The Heel-Prick (Newborn Bloodspot Screen)

At around day 5 (sometimes day 6–8), the midwife takes a small sample of blood from the baby's heel. Four to six spots fill a card that's posted to the regional newborn screening laboratory. The screen covers nine conditions — all treatable, all causing significant harm if missed:

  • Sickle cell disease
  • Cystic fibrosis
  • Congenital hypothyroidism
  • Phenylketonuria (PKU)
  • Medium-chain acyl-CoA dehydrogenase deficiency (MCADD)
  • Maple syrup urine disease (MSUD)
  • Isovaleric acidaemia (IVA)
  • Glutaric aciduria type 1 (GA1)
  • Homocystinuria (HCU)

Results take around six weeks. You'll only hear back if there's a positive screen — and a positive screen is not the same as a confirmed diagnosis; it triggers a confirmatory test, often a repeat bloodspot or a specialist clinic appointment.

The heel-prick is uncomfortable but brief. Feeding the baby during the test, keeping the foot warm beforehand, and skin-to-skin contact all measurably reduce distress.

Newborn Hearing Screening

Before discharge — or in the first few weeks at home, depending on the unit — every baby is offered the automated otoacoustic emission (AOAE) test. A small probe sits in the ear canal, plays a clicking sound, and measures the response from the cochlea. The test takes a few minutes per ear and is done while the baby is calm or asleep.
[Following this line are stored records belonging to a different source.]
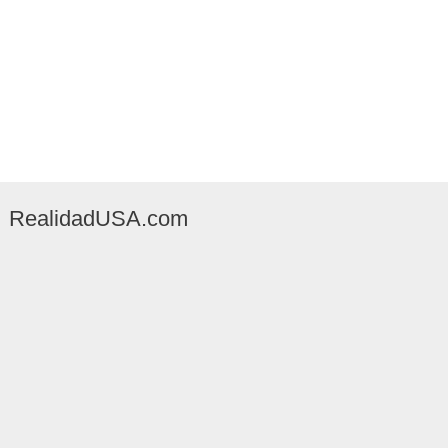
RealidadUSA.com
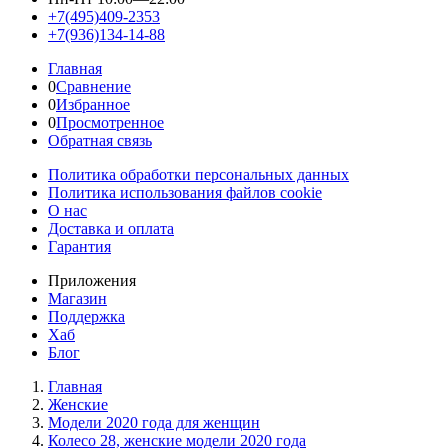
+7(495)409-2353
+7(936)134-14-88
Главная
0
Сравнение
0
Избранное
0
Просмотренное
Обратная связь
Политика обработки персональных данных
Политика использования файлов cookie
О нас
Доставка и оплата
Гарантия
Приложения
Магазин
Поддержка
Хаб
Блог
Главная
Женскиe
Модели 2020 года для женщин
Колесо 28, женские модели 2020 года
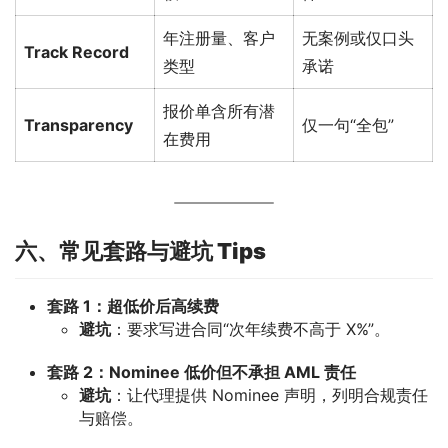
年注册量、客户
无案例或仅口头
Track Record
类型
承诺
报价单含所有潜
Transparency
仅一句“全包”
在费用
六、常见套路与避坑 Tips
套路 1：超低价后高续费
避坑
：要求写进合同“次年续费不高于 X%”。
套路 2：Nominee 低价但不承担 AML 责任
避坑
：让代理提供 Nominee 声明，列明合规责任
与赔偿。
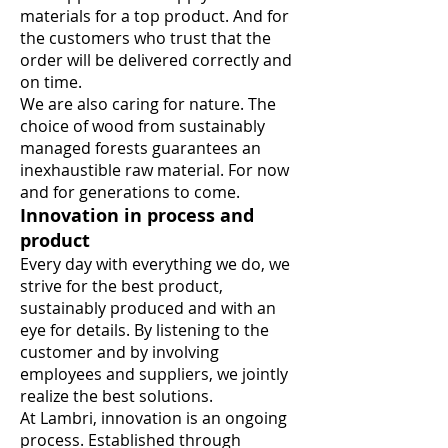
materials for a top product. And for
the customers who trust that the
order will be delivered correctly and
on time.
We are also caring for nature. The
choice of wood from sustainably
managed forests guarantees an
inexhaustible raw material. For now
and for generations to come.
Innovation in process and
product
Every day with everything we do, we
strive for the best product,
sustainably produced and with an
eye for details. By listening to the
customer and by involving
employees and suppliers, we jointly
realize the best solutions.
At Lambri, innovation is an ongoing
process. Established through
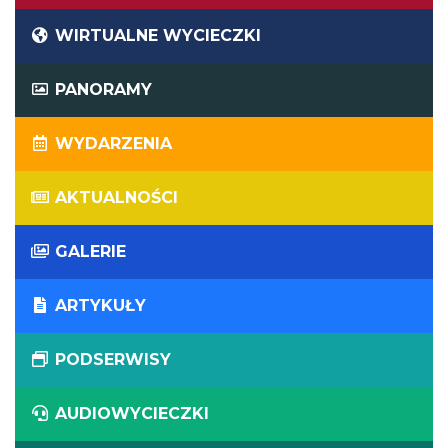
WIRTUALNE WYCIECZKI
PANORAMY
WYDARZENIA
AKTUALNOŚCI
GALERIE
ARTYKUŁY
PODSERWISY
AUDIOWYCIECZKI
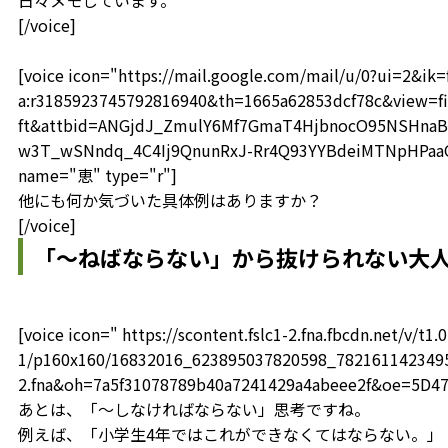
日々メモしています。
[/voice]
[voice icon="https://mail.google.com/mail/u/0?ui=2&i
a:r3185923745792816940&th=1665a62853dcf78c&view=fi
ft&attbid=ANGjdJ_ZmulY6Mf7GmaT4HjbnocO95NSHnaB
w3T_wSNndq_4C4Ij9QnunRxJ-Rr4Q93YYBdeiMTNpHPaaOF
name="恵" type="r"]
他にも何か気づいた具体例はありますか？
[/voice]
「～ねばならない」から抜けられない大
[voice icon=" https://scontent.fslc1-2.fna.fbcdn.net/v/t1.0
1/p160x160/16832016_623895037820598_78216114234959
2.fna&oh=7a5f31078789b40a7241429a4abeee2f&oe=5D4
あとは、「～しなければならない」思考ですね。
例えば、「小学生4年ではこれができなくてはならない。」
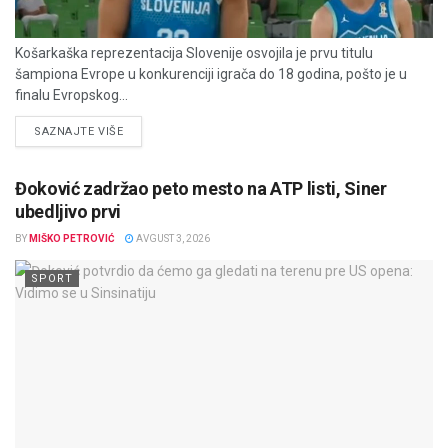
Košarkaška reprezentacija Slovenije osvojila je prvu titulu
šampiona Evrope u konkurenciji igrača do 18 godina, pošto je u
finalu Evropskog...
DETAILS
SAZNAJTE VIŠE
Đoković zadržao peto mesto na ATP listi, Siner
ubedljivo prvi
BY
MIŠKO PETROVIĆ
AVGUST 3, 2026
SPORT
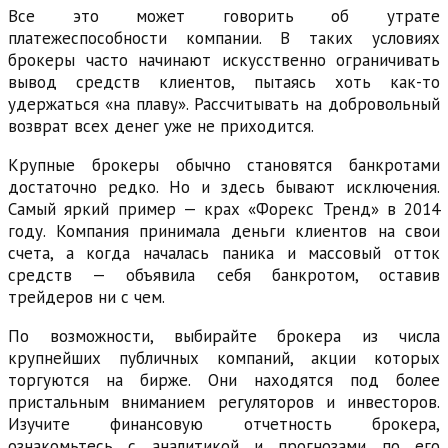
Все это может говорить об утрате
платежеспособности компании. В таких условиях
брокеры часто начинают искусственно ограничивать
вывод средств клиентов, пытаясь хоть как-то
удержаться «на плаву». Рассчитывать на добровольный
возврат всех денег уже не приходится.
Крупные брокеры обычно становятся банкротами
достаточно редко. Но и здесь бывают исключения.
Самый яркий пример — крах «Форекс Тренд» в 2014
году. Компания принимала деньги клиентов на свои
счета, а когда началась паника и массовый отток
средств — объявила себя банкротом, оставив
трейдеров ни с чем.
По возможности, выбирайте брокера из числа
крупнейших публичных компаний, акции которых
торгуются на бирже. Они находятся под более
пристальным вниманием регуляторов и инвесторов.
Изучите финансовую отчетность брокера,
ознакомьтесь с аналитикой и прогнозами по его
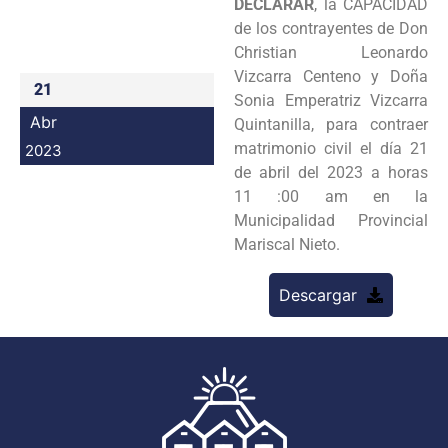
DECLARAR
, la CAPACIDAD
Programas
de los contrayentes de Don
Christian Leonardo
Intranet
Vizcarra Centeno y Doña
21
Sonia Emperatriz Vizcarra
Abr
Quintanilla, para contraer
matrimonio civil el día 21
2023
de abril del 2023 a horas
11 :00 am en la
Municipalidad Provincial
Mariscal Nieto.
Descargar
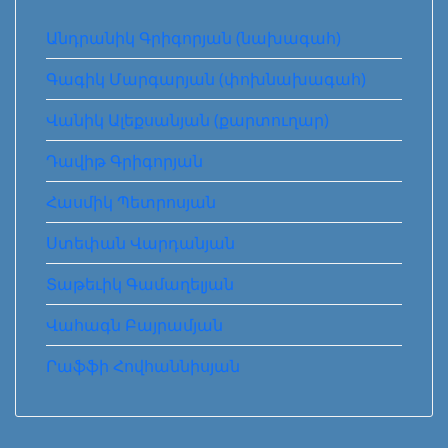
Անդրանիկ Գրիգորյան (նախագահ)
Գագիկ Մարգարյան (փոխնախագահ)
Վանիկ Ալեքսանյան (քարտուղար)
Դավիթ Գրիգորյան
Հասմիկ Պետրոսյան
Ստեփան Վարդանյան
Տաթեւիկ Գամաղելյան
Վահագն Բայրամյան
Րաֆֆի Հովհաննիսյան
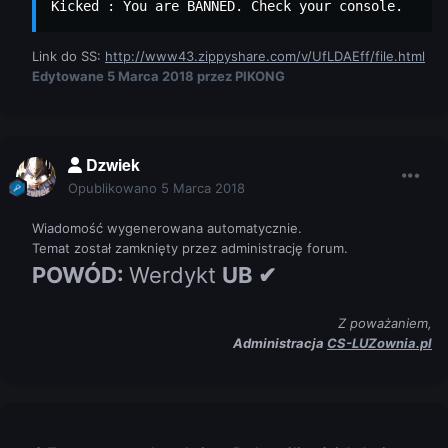
Kicked : You are BANNED. Check your console.
Link do SS:
http://www43.zippyshare.com/v/UfLDAEff/file.html
Edytowane
5 Marca 2018
przez PIKONG
Dzwiek
Opublikowano
5 Marca 2018
Wiadomość wygenerowana automatycznie.
Temat został zamknięty przez administrację forum.
POWÓD:
Werdykt
UB ✔
Z poważaniem,
Administracja
CS-LUZownia.pl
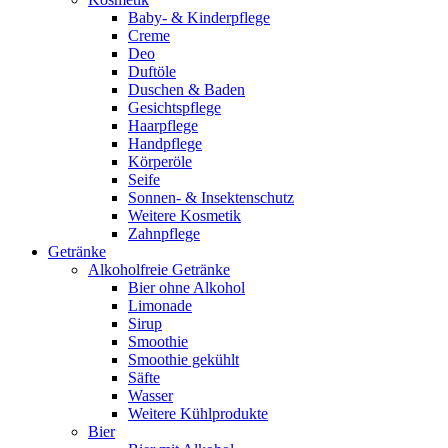
Baby- & Kinderpflege
Creme
Deo
Duftöle
Duschen & Baden
Gesichtspflege
Haarpflege
Handpflege
Körperöle
Seife
Sonnen- & Insektenschutz
Weitere Kosmetik
Zahnpflege
Getränke
Alkoholfreie Getränke
Bier ohne Alkohol
Limonade
Sirup
Smoothie
Smoothie gekühlt
Säfte
Wasser
Weitere Kühlprodukte
Bier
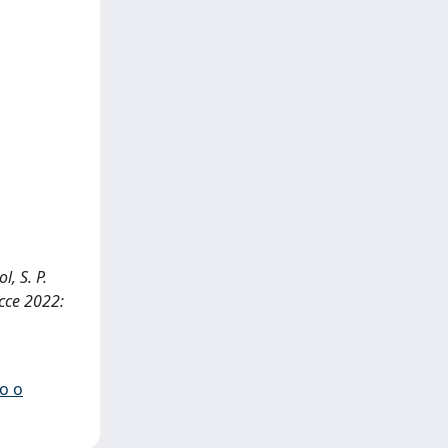
l, S. P.
cce 2022:
io o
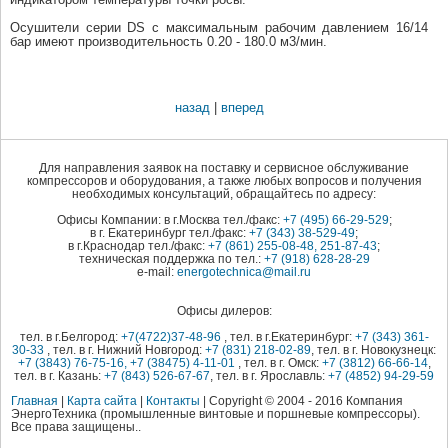
Осушители серии DS с максимальным рабочим давлением 16/14
бар имеют производительность 0.20 - 180.0 м3/мин.
назад
|
вперед
Для направления заявок на поставку и сервисное обслуживание
компрессоров и оборудования, а также любых вопросов и получения
необходимых консультаций, обращайтесь по адресу:
Офисы Компании: в г.Москва тел./факс:
+7 (495) 66-29-529
;
в г. Екатеринбург тел./факс:
+7 (343) 38-529-49
;
в г.Краснодар тел./факс:
+7 (861) 255-08-48, 251-87-43
;
техническая поддержка по тел.:
+7 (918) 628-28-29
e-mail:
energotechnica@mail.ru
Офисы дилеров:
тел. в г.Белгород:
+7(4722)37-48-96
, тел. в г.Екатеринбург:
+7 (343) 361-
30-33
, тел. в г. Нижний Новгород:
+7 (831) 218-02-89
, тел. в г. Новокузнецк:
+7 (3843) 76-75-16, +7 (38475) 4-11-01
, тел. в г. Омск:
+7 (3812) 66-66-14
,
тел. в г. Казань:
+7 (843) 526-67-67
, тел. в г. Ярославль:
+7 (4852) 94-29-59
Главная
|
Карта сайта
|
Контакты
| Copyright © 2004 - 2016 Компания
ЭнергоТехника (промышленные винтовые и поршневые компрессоры).
Все права защищены..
A "refer" result on the first attempt does not mean hearing loss. Most refers are caused by amniotic fluid still in the ear canal, background noise, or a fidgety baby. Babies who refer are offered repeat AOAE and, if needed, an automated auditory brainstem response (AABR) test, which is slightly more involved and held in audiology.

True congenital hearing loss affects around 1 in 1,000 babies. Early detection — within the first weeks — and intervention by 3–6 months gives the best language development outcomes.

The Rest of the General Examination

Alongside the four NIPE focal areas, the examiner runs through:

  • Head and fontanelles — shape, size, sutures, and tension
  • Face and palate — checking specifically for cleft palate, which can be missed because the soft palate isn't visible without a torch and a tongue depressor
  • Spine — for skin lesions, dimples, hair tufts, or sacral pits that could mark spina bifida occulta
  • Abdomen — palpating for organomegaly
  • Genitals — beyond testicular descent, looking at the urethral position (hypospadias) and overall structure
  • Tone, reflexes, and movement symmetry — Moro, palmar grasp, suck, and asymmetry between the limbs
  • Femoral pulses, perfusion, colour
  • Weight, length, and head circumference

Parents are usually present for the whole examination and absolutely should ask questions as it's happening — the examiner is talking through findings as they go, but the explanations are quick and easy to miss in the early postnatal fog. If something wasn't clear, ask. The notes get written up immediately and the explanation given verbally is what you'll remember most clearly.

Key Takeaways

The Newborn and Infant Physical Examination (NIPE) happens within 72 hours of birth and focuses on four areas where early detection genuinely changes outcomes: heart (murmurs and congenital heart disease, which affects roughly 8 per 1,000 babies), hips (Ortolani and Barlow tests for developmental dysplasia), eyes (red reflex for cataracts and retinoblastoma), and testicular descent in boys. The day-five bloodspot screen covers nine treatable conditions. The hearing screen uses an automated probe in the ear and takes minutes. A second NIPE follows at 6–8 weeks.